Debatte um Quelle-Rettung
Seehofer kanzelt zu Guttenberg ab

Der bayerische Ministerpräsident Horst Seehofer hat der Bundesregierung unnötige Verzögerungen beim Quelle-Kredit vorgeworfen. Dabei griff er auch Wirtschaftsminister Karl-Theodor zu Guttenberg scharf an. Auch Seehofers Koalitionspartner von der FDP ging mit dem CSU-Bundesminister hart ins Gericht.

HB NÜRNBERG. „Das ist ein Trauerspiel. Alle Fakten lagen lange auf dem Tisch“, sagte der CSU-Chef am Dienstag in München. „Wären wir nicht initiativ geworden, wären die Arbeitsplätze weg.“

Es sei schon vergangene Woche „klar gewesen, dass dass Quelle verantwortlich geholfen werden kann und muss“. Trotzdem hätten die Bundesregierung und „besonders die beiden betroffenen Ministerien den Eindruck erweckt, als würde die bayerische Staatsregierung leichtfertig mit Steuergeldern umgehen“, kritisierte Seehofer, ohne Guttenberg oder Finanzminister Peer Steinbrück (SPD) beim Namen zu nennen. Wer davon rede, dass Insolvenz auch die Chance für einen Neuanfang sein könne, müsse auch entsprechend handeln, sagte Seehofer mit Blick auf seinen Parteifreund Guttenberg.

Die Bundesregierung habe „nicht in erster Linie auf die Arbeitsplätze geachtet“, kritisierte Seehofer. „Ohne die bayerische Staatsregierung hätte diese Soforthilfe nicht stattgefunden.“ Dann wären Tausende Menschen sofort arbeitslos, und der Staat müsste der Region Nürnberg-Fürth mit Strukturprogrammen in dreistellliger Millionenhöhe helfen.

Die bayerische Regierung habe mit dem Insolvenzverwalter, Banken, Unternehmensberatern, Quelle-Vorstand und Betriebsrat alle Fakten studiert und den Kredit für verantwortbar gehalten. Das anschließende Hin und Her in Berlin habe aber „großen Schaden angerichtet“, sagte Seehofer. „Wir waren am seidenen Faden. Und wir sind noch längst nicht übern Berg.“

Der bayerische Wirtschaftsminister Martin Zeil (FDP) sagte mit Blick auf Guttenberg: „Niemand von uns hat voreilig von Rettung gesprochen.“ Er hätte sich von Bundesseite mehr Verantwortungsbewusstsein für die Arbeitsplätze gewünscht. „Bei aller sympathischen Bockigkeit“ müssten Bundesminister der Aussage, Insolvenz könne eine Chance sein, auch Taten folgen lassen.

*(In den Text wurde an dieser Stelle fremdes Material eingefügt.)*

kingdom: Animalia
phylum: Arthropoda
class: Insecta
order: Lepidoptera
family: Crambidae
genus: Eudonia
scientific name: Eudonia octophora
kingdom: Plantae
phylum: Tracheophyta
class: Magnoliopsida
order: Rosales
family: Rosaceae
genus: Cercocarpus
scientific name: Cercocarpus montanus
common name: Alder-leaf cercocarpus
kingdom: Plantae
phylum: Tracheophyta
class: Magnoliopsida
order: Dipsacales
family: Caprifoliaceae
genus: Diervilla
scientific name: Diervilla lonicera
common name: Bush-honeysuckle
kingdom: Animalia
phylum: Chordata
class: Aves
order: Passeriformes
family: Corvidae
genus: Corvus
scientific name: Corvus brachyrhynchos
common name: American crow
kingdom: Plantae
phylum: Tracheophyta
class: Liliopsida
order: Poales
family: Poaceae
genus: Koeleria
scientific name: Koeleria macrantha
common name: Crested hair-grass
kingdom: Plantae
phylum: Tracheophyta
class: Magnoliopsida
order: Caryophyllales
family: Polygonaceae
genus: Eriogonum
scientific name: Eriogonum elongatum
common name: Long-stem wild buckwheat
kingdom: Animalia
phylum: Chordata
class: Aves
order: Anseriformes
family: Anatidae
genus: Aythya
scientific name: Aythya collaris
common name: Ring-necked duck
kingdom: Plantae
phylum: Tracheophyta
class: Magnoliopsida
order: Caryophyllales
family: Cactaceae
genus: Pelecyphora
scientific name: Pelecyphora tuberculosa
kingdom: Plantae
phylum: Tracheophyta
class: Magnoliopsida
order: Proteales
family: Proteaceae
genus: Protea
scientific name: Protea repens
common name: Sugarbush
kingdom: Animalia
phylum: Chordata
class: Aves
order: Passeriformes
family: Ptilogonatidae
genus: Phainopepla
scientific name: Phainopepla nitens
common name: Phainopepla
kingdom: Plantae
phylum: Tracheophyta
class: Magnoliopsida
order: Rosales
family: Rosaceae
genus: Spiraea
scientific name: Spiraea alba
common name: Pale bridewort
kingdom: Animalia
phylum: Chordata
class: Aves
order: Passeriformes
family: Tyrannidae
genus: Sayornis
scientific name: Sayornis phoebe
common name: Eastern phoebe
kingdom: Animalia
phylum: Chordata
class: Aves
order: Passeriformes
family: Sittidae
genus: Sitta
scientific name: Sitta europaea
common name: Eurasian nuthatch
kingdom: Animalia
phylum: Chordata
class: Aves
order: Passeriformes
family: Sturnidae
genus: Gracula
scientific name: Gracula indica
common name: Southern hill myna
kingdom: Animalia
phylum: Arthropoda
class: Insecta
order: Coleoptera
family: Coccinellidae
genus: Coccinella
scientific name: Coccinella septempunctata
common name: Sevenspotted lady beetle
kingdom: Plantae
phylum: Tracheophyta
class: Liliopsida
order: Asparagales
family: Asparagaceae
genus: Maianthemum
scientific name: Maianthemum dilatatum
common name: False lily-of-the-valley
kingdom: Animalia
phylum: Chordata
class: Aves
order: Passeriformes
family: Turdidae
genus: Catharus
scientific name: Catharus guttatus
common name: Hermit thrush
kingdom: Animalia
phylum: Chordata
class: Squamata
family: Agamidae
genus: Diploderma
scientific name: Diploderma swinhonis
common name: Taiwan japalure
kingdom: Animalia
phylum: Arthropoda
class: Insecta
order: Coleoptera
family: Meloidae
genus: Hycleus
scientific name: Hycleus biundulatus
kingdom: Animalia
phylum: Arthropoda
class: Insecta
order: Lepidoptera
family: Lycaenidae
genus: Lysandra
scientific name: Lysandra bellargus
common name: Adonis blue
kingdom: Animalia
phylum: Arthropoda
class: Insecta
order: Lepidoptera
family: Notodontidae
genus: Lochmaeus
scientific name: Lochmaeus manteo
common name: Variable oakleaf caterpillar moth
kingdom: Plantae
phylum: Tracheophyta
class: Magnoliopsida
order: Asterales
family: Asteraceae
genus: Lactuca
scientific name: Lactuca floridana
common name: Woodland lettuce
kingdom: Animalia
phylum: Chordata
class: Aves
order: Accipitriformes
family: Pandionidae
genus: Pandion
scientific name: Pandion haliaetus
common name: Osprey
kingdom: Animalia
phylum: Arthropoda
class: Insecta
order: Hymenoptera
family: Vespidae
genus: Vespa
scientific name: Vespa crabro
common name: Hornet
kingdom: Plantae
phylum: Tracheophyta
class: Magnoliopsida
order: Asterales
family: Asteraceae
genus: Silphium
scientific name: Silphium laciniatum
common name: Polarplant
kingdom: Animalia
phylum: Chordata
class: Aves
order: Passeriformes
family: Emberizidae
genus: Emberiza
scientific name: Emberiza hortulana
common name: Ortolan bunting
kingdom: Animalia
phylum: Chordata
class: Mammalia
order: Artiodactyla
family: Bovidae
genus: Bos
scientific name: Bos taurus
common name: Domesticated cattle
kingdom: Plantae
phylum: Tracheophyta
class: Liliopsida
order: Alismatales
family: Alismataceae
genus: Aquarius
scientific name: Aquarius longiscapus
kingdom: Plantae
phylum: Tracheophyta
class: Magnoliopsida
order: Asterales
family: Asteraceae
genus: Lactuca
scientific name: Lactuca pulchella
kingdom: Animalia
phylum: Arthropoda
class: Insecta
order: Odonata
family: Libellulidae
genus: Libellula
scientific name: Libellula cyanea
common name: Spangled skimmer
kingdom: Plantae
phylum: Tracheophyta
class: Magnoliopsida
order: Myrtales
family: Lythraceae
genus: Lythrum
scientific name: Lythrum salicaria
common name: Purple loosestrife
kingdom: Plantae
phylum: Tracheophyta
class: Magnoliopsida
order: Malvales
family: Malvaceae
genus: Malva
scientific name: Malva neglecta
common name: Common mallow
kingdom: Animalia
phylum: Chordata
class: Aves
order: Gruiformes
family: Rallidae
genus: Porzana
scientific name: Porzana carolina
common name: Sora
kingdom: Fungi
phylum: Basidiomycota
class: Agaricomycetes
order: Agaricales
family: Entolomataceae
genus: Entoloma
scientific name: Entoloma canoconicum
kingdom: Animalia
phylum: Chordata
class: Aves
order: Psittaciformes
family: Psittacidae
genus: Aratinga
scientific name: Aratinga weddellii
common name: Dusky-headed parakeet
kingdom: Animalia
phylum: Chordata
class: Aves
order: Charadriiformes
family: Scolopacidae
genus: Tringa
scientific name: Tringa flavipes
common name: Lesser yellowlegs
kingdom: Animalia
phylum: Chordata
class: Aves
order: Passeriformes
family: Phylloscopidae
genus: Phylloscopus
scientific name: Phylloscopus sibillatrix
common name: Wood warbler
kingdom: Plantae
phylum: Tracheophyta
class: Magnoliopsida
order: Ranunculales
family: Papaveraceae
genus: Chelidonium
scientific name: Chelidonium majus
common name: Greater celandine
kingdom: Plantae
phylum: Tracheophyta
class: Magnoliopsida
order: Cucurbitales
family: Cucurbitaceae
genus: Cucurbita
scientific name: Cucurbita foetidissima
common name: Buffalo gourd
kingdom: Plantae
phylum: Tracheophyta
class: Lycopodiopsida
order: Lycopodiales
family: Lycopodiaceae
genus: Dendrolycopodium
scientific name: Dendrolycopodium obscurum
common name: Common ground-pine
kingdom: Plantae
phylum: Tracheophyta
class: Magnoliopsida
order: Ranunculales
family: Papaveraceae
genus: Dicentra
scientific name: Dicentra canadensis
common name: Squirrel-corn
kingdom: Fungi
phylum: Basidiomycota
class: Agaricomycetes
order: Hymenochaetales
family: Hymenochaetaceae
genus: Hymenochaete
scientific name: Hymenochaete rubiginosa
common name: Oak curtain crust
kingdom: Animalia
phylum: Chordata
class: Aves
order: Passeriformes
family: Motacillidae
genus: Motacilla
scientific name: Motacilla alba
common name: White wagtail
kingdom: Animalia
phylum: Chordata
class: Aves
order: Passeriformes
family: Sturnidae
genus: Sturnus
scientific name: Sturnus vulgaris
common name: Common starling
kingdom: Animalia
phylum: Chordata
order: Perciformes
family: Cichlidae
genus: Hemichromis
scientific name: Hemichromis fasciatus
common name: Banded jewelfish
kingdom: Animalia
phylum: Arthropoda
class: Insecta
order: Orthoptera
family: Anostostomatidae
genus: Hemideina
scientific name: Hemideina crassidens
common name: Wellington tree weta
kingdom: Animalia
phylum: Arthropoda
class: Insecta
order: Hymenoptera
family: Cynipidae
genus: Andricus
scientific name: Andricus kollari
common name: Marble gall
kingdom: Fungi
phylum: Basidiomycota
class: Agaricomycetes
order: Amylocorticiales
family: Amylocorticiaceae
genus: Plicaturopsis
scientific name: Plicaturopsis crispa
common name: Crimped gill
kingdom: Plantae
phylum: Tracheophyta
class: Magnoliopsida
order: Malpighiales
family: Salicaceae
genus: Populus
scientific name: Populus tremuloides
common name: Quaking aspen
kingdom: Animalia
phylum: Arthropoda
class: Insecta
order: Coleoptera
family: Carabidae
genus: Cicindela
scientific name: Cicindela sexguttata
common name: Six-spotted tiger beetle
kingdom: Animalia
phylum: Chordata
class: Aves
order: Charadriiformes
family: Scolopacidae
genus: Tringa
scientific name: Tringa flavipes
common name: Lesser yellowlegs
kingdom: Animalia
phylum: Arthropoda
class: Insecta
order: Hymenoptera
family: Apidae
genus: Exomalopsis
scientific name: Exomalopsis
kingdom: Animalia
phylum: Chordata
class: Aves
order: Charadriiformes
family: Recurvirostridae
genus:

Der bayerische Finanzminister Georg Fahrenschon warf dem Bund vor, er habe am Mittwoch dem Kredit zugestimmt, sich am Donnerstag nicht mehr daran erinnert und am Freitag Nachforderungen gestellt. Mit der jetzigen Zusage werde Quelle endlich in die Lage versetzt, „das Unternehmen fit für die Zukunft zu machen“. Das sei noch „ein schwieriger Weg, aber Quelle hat diese Chance verdient“. Der Staatskredit sei eine „Initialzündung“, um die Geschäfte wieder in Gang zu setzen.